Request: Please set down only the lines below starting with the line with "start deploying! 🚀" and going on through the line with "1. 이 개인정보 처리방침은 2025년 5월 15일부터 적용됩니다.", verbatim and without pictures.

Task data:
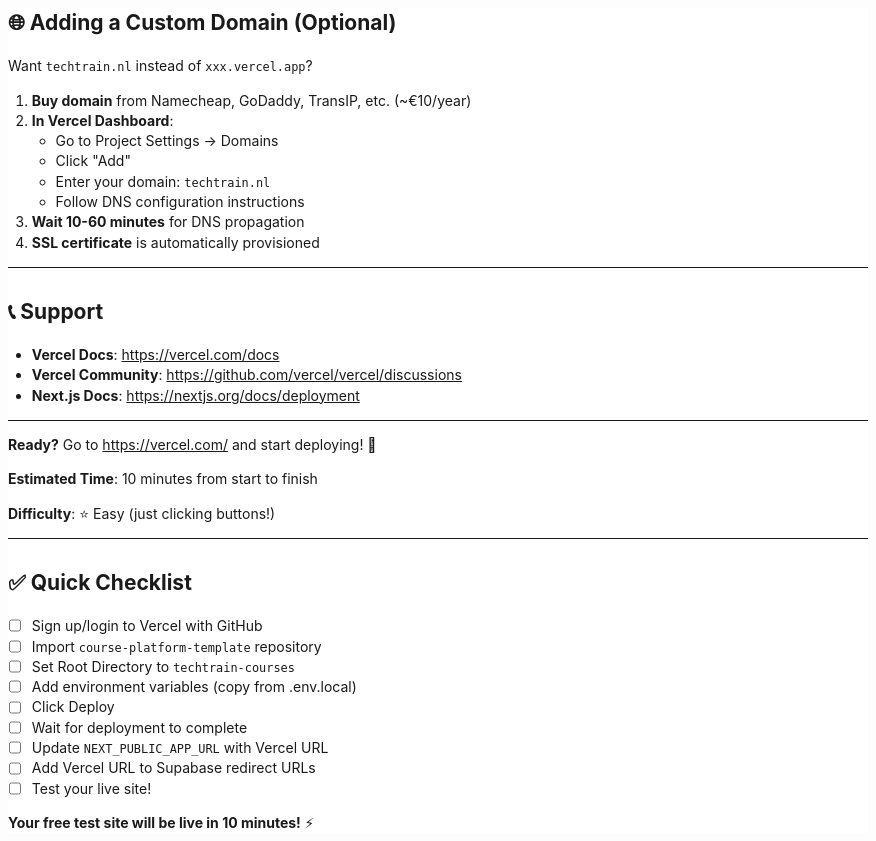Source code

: ## 🌐 Adding a Custom Domain (Optional)

Want `techtrain.nl` instead of `xxx.vercel.app`?

1. **Buy domain** from Namecheap, GoDaddy, TransIP, etc. (~€10/year)
2. **In Vercel Dashboard**:
   - Go to Project Settings → Domains
   - Click "Add"
   - Enter your domain: `techtrain.nl`
   - Follow DNS configuration instructions
3. **Wait 10-60 minutes** for DNS propagation
4. **SSL certificate** is automatically provisioned

---

## 📞 Support

- **Vercel Docs**: https://vercel.com/docs
- **Vercel Community**: https://github.com/vercel/vercel/discussions
- **Next.js Docs**: https://nextjs.org/docs/deployment

---

**Ready?** Go to https://vercel.com/ and start deploying! 🚀

**Estimated Time**: 10 minutes from start to finish

**Difficulty**: ⭐ Easy (just clicking buttons!)

---

## ✅ Quick Checklist

- [ ] Sign up/login to Vercel with GitHub
- [ ] Import `course-platform-template` repository
- [ ] Set Root Directory to `techtrain-courses`
- [ ] Add environment variables (copy from .env.local)
- [ ] Click Deploy
- [ ] Wait for deployment to complete
- [ ] Update `NEXT_PUBLIC_APP_URL` with Vercel URL
- [ ] Add Vercel URL to Supabase redirect URLs
- [ ] Test your live site!

**Your free test site will be live in 10 minutes!** ⚡
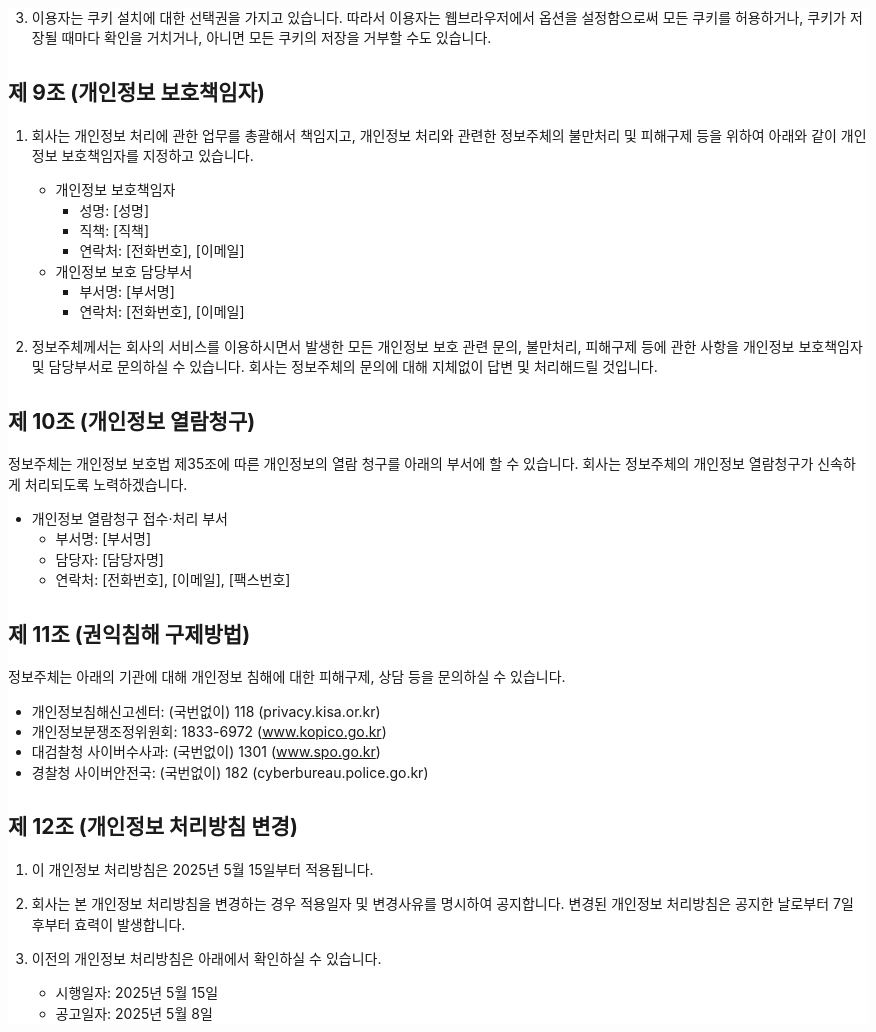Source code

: 3. 이용자는 쿠키 설치에 대한 선택권을 가지고 있습니다. 따라서 이용자는 웹브라우저에서 옵션을 설정함으로써 모든 쿠키를 허용하거나, 쿠키가 저장될 때마다 확인을 거치거나, 아니면 모든 쿠키의 저장을 거부할 수도 있습니다.

## 제 9조 (개인정보 보호책임자)
1. 회사는 개인정보 처리에 관한 업무를 총괄해서 책임지고, 개인정보 처리와 관련한 정보주체의 불만처리 및 피해구제 등을 위하여 아래와 같이 개인정보 보호책임자를 지정하고 있습니다.
   - 개인정보 보호책임자
     - 성명: [성명]
     - 직책: [직책]
     - 연락처: [전화번호], [이메일]
   - 개인정보 보호 담당부서
     - 부서명: [부서명]
     - 연락처: [전화번호], [이메일]

2. 정보주체께서는 회사의 서비스를 이용하시면서 발생한 모든 개인정보 보호 관련 문의, 불만처리, 피해구제 등에 관한 사항을 개인정보 보호책임자 및 담당부서로 문의하실 수 있습니다. 회사는 정보주체의 문의에 대해 지체없이 답변 및 처리해드릴 것입니다.

## 제 10조 (개인정보 열람청구)
정보주체는 개인정보 보호법 제35조에 따른 개인정보의 열람 청구를 아래의 부서에 할 수 있습니다. 회사는 정보주체의 개인정보 열람청구가 신속하게 처리되도록 노력하겠습니다.
- 개인정보 열람청구 접수·처리 부서
  - 부서명: [부서명]
  - 담당자: [담당자명]
  - 연락처: [전화번호], [이메일], [팩스번호]

## 제 11조 (권익침해 구제방법)
정보주체는 아래의 기관에 대해 개인정보 침해에 대한 피해구제, 상담 등을 문의하실 수 있습니다.

- 개인정보침해신고센터: (국번없이) 118 (privacy.kisa.or.kr)
- 개인정보분쟁조정위원회: 1833-6972 (www.kopico.go.kr)
- 대검찰청 사이버수사과: (국번없이) 1301 (www.spo.go.kr)
- 경찰청 사이버안전국: (국번없이) 182 (cyberbureau.police.go.kr)

## 제 12조 (개인정보 처리방침 변경)
1. 이 개인정보 처리방침은 2025년 5월 15일부터 적용됩니다.

2. 회사는 본 개인정보 처리방침을 변경하는 경우 적용일자 및 변경사유를 명시하여 공지합니다. 변경된 개인정보 처리방침은 공지한 날로부터 7일 후부터 효력이 발생합니다.

3. 이전의 개인정보 처리방침은 아래에서 확인하실 수 있습니다.
   - 시행일자: 2025년 5월 15일
   - 공고일자: 2025년 5월 8일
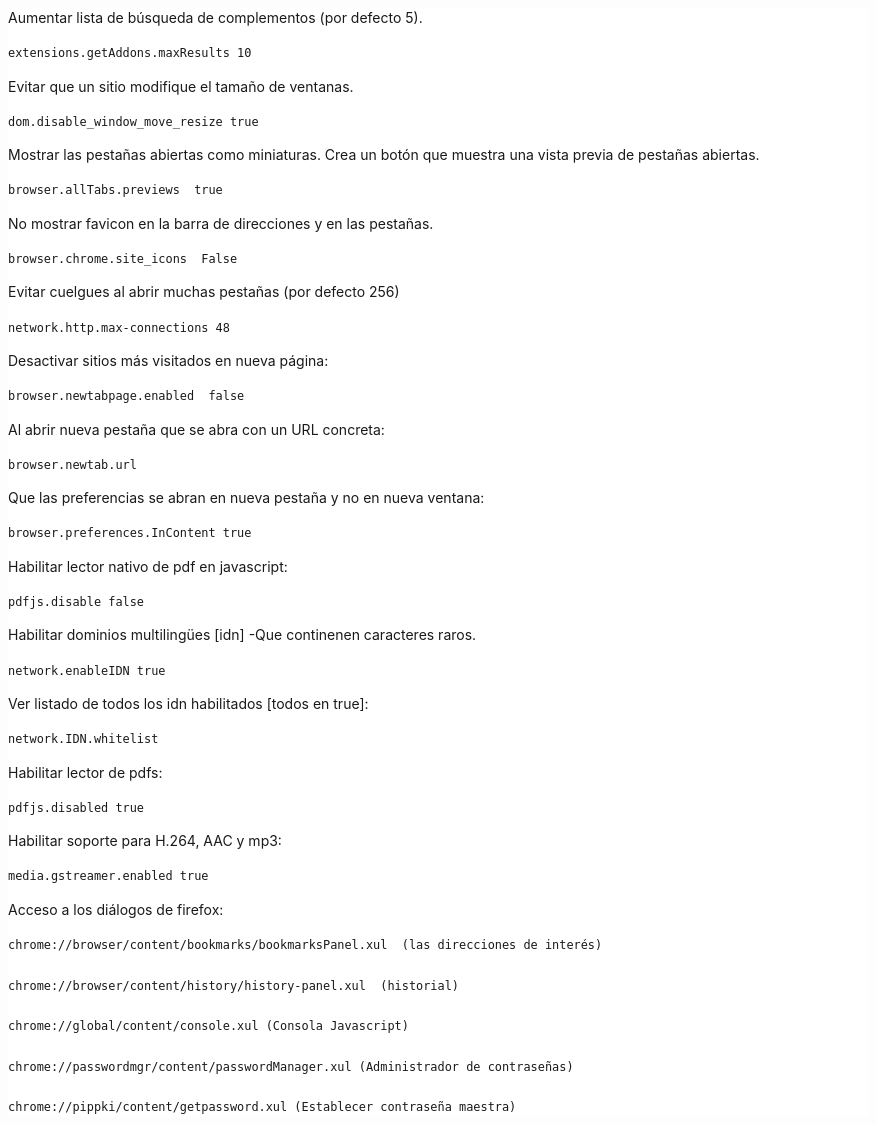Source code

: Aumentar lista de búsqueda de complementos (por defecto 5). 

	extensions.getAddons.maxResults 10 

Evitar que un sitio modifique el tamaño de ventanas. 

	dom.disable_window_move_resize true 

Mostrar las pestañas abiertas como miniaturas. Crea un botón que muestra una vista previa de pestañas abiertas. 

	browser.allTabs.previews  true 

No mostrar favicon en la barra de direcciones y en las pestañas. 

	browser.chrome.site_icons  False

Evitar cuelgues al abrir muchas pestañas (por defecto 256)

	network.http.max-connections 48

Desactivar sitios más visitados en nueva página:

	browser.newtabpage.enabled  false

Al abrir nueva pestaña que se abra con un URL concreta:

	browser.newtab.url

Que las preferencias se abran en nueva pestaña y no en nueva ventana:

	browser.preferences.InContent true

Habilitar lector nativo de pdf en javascript:

	pdfjs.disable false

Habilitar dominios multilingües [idn] -Que continenen caracteres raros.

	network.enableIDN true

Ver listado de todos los idn habilitados [todos en true]:

	network.IDN.whitelist

Habilitar lector de pdfs:

	pdfjs.disabled true 

Habilitar soporte para H.264, AAC y mp3:

	media.gstreamer.enabled true

Acceso a los diálogos de firefox:

	chrome://browser/content/bookmarks/bookmarksPanel.xul  (las direcciones de interés)

	chrome://browser/content/history/history-panel.xul  (historial)

	chrome://global/content/console.xul (Consola Javascript)

	chrome://passwordmgr/content/passwordManager.xul (Administrador de contraseñas)

	chrome://pippki/content/getpassword.xul (Establecer contraseña maestra)
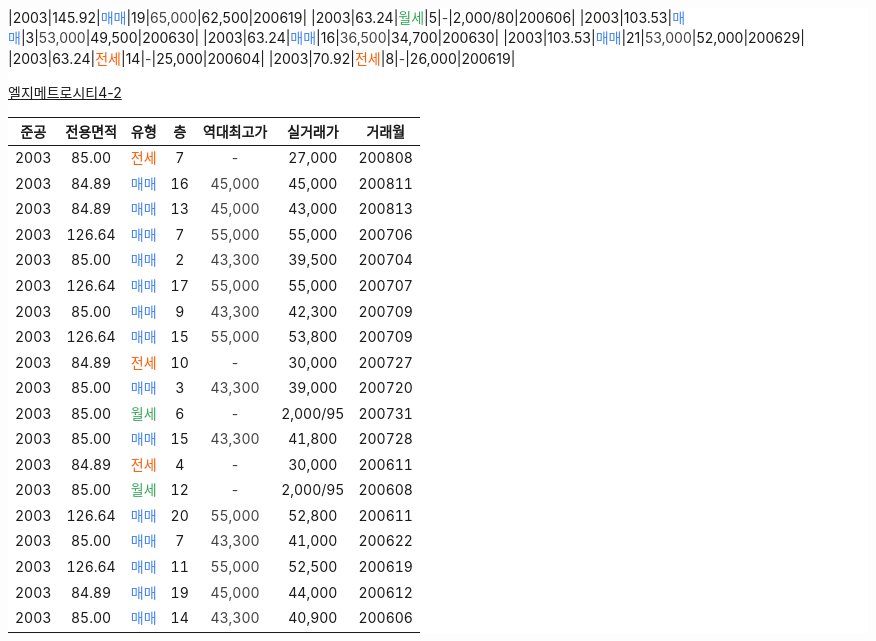 |2003|145.92|<span style="color:#4285f3">매매</span>|19|<span style="color:#444444">65,000</span>|62,500|200619|
|2003|63.24|<span style="color:#34a853">월세</span>|5|<span style="color:#444444">-</span>|2,000/80|200606|
|2003|103.53|<span style="color:#4285f3">매매</span>|3|<span style="color:#444444">53,000</span>|49,500|200630|
|2003|63.24|<span style="color:#4285f3">매매</span>|16|<span style="color:#444444">36,500</span>|34,700|200630|
|2003|103.53|<span style="color:#4285f3">매매</span>|21|<span style="color:#444444">53,000</span>|52,000|200629|
|2003|63.24|<span style="color:#ff5a00">전세</span>|14|<span style="color:#444444">-</span>|25,000|200604|
|2003|70.92|<span style="color:#ff5a00">전세</span>|8|<span style="color:#444444">-</span>|26,000|200619|


<script async src="//pagead2.googlesyndication.com/pagead/js/adsbygoogle.js"></script>

<ins class="adsbygoogle"
     style="display:block"
     data-ad-client="ca-pub-2446590836940007"
     data-ad-slot="1659523306"
     data-ad-format="auto"
     data-full-width-responsive="true"></ins>
<script>
(adsbygoogle = window.adsbygoogle || []).push({});
</script>


[엘지메트로시티4-2](https://search.naver.com/search.naver?query=%EB%B6%80%EC%82%B0%EA%B4%91%EC%97%AD%EC%8B%9C+%EB%82%A8%EA%B5%AC+%EC%9A%A9%ED%98%B8%EB%8F%99+%EC%97%98%EC%A7%80%EB%A9%94%ED%8A%B8%EB%A1%9C%EC%8B%9C%ED%8B%B04-2)

|준공|전용면적|유형|층|역대최고가|실거래가|거래월|
|:---:|:---:|:---:|:---:|:---:|:---:|:---:|
|2003|85.00|<span style="color:#ff5a00">전세</span>|7|<span style="color:#444444">-</span>|27,000|200808|
|2003|84.89|<span style="color:#4285f3">매매</span>|16|<span style="color:#444444">45,000</span>|45,000|200811|
|2003|84.89|<span style="color:#4285f3">매매</span>|13|<span style="color:#444444">45,000</span>|43,000|200813|
|2003|126.64|<span style="color:#4285f3">매매</span>|7|<span style="color:#444444">55,000</span>|55,000|200706|
|2003|85.00|<span style="color:#4285f3">매매</span>|2|<span style="color:#444444">43,300</span>|39,500|200704|
|2003|126.64|<span style="color:#4285f3">매매</span>|17|<span style="color:#444444">55,000</span>|55,000|200707|
|2003|85.00|<span style="color:#4285f3">매매</span>|9|<span style="color:#444444">43,300</span>|42,300|200709|
|2003|126.64|<span style="color:#4285f3">매매</span>|15|<span style="color:#444444">55,000</span>|53,800|200709|
|2003|84.89|<span style="color:#ff5a00">전세</span>|10|<span style="color:#444444">-</span>|30,000|200727|
|2003|85.00|<span style="color:#4285f3">매매</span>|3|<span style="color:#444444">43,300</span>|39,000|200720|
|2003|85.00|<span style="color:#34a853">월세</span>|6|<span style="color:#444444">-</span>|2,000/95|200731|
|2003|85.00|<span style="color:#4285f3">매매</span>|15|<span style="color:#444444">43,300</span>|41,800|200728|
|2003|84.89|<span style="color:#ff5a00">전세</span>|4|<span style="color:#444444">-</span>|30,000|200611|
|2003|85.00|<span style="color:#34a853">월세</span>|12|<span style="color:#444444">-</span>|2,000/95|200608|
|2003|126.64|<span style="color:#4285f3">매매</span>|20|<span style="color:#444444">55,000</span>|52,800|200611|
|2003|85.00|<span style="color:#4285f3">매매</span>|7|<span style="color:#444444">43,300</span>|41,000|200622|
|2003|126.64|<span style="color:#4285f3">매매</span>|11|<span style="color:#444444">55,000</span>|52,500|200619|
|2003|84.89|<span style="color:#4285f3">매매</span>|19|<span style="color:#444444">45,000</span>|44,000|200612|
|2003|85.00|<span style="color:#4285f3">매매</span>|14|<span style="color:#444444">43,300</span>|40,900|200606|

Answer box:
**Ready?** Go to https://vercel.com/ and start deploying! 🚀

**Estimated Time**: 10 minutes from start to finish

**Difficulty**: ⭐ Easy (just clicking buttons!)

---

## ✅ Quick Checklist

- [ ] Sign up/login to Vercel with GitHub
- [ ] Import `course-platform-template` repository
- [ ] Set Root Directory to `techtrain-courses`
- [ ] Add environment variables (copy from .env.local)
- [ ] Click Deploy
- [ ] Wait for deployment to complete
- [ ] Update `NEXT_PUBLIC_APP_URL` with Vercel URL
- [ ] Add Vercel URL to Supabase redirect URLs
- [ ] Test your live site!

**Your free test site will be live in 10 minutes!** ⚡
Source code

: 3. 이용자는 쿠키 설치에 대한 선택권을 가지고 있습니다. 따라서 이용자는 웹브라우저에서 옵션을 설정함으로써 모든 쿠키를 허용하거나, 쿠키가 저장될 때마다 확인을 거치거나, 아니면 모든 쿠키의 저장을 거부할 수도 있습니다.

## 제 9조 (개인정보 보호책임자)
1. 회사는 개인정보 처리에 관한 업무를 총괄해서 책임지고, 개인정보 처리와 관련한 정보주체의 불만처리 및 피해구제 등을 위하여 아래와 같이 개인정보 보호책임자를 지정하고 있습니다.
   - 개인정보 보호책임자
     - 성명: [성명]
     - 직책: [직책]
     - 연락처: [전화번호], [이메일]
   - 개인정보 보호 담당부서
     - 부서명: [부서명]
     - 연락처: [전화번호], [이메일]

2. 정보주체께서는 회사의 서비스를 이용하시면서 발생한 모든 개인정보 보호 관련 문의, 불만처리, 피해구제 등에 관한 사항을 개인정보 보호책임자 및 담당부서로 문의하실 수 있습니다. 회사는 정보주체의 문의에 대해 지체없이 답변 및 처리해드릴 것입니다.

## 제 10조 (개인정보 열람청구)
정보주체는 개인정보 보호법 제35조에 따른 개인정보의 열람 청구를 아래의 부서에 할 수 있습니다. 회사는 정보주체의 개인정보 열람청구가 신속하게 처리되도록 노력하겠습니다.
- 개인정보 열람청구 접수·처리 부서
  - 부서명: [부서명]
  - 담당자: [담당자명]
  - 연락처: [전화번호], [이메일], [팩스번호]

## 제 11조 (권익침해 구제방법)
정보주체는 아래의 기관에 대해 개인정보 침해에 대한 피해구제, 상담 등을 문의하실 수 있습니다.

- 개인정보침해신고센터: (국번없이) 118 (privacy.kisa.or.kr)
- 개인정보분쟁조정위원회: 1833-6972 (www.kopico.go.kr)
- 대검찰청 사이버수사과: (국번없이) 1301 (www.spo.go.kr)
- 경찰청 사이버안전국: (국번없이) 182 (cyberbureau.police.go.kr)

## 제 12조 (개인정보 처리방침 변경)
1. 이 개인정보 처리방침은 2025년 5월 15일부터 적용됩니다.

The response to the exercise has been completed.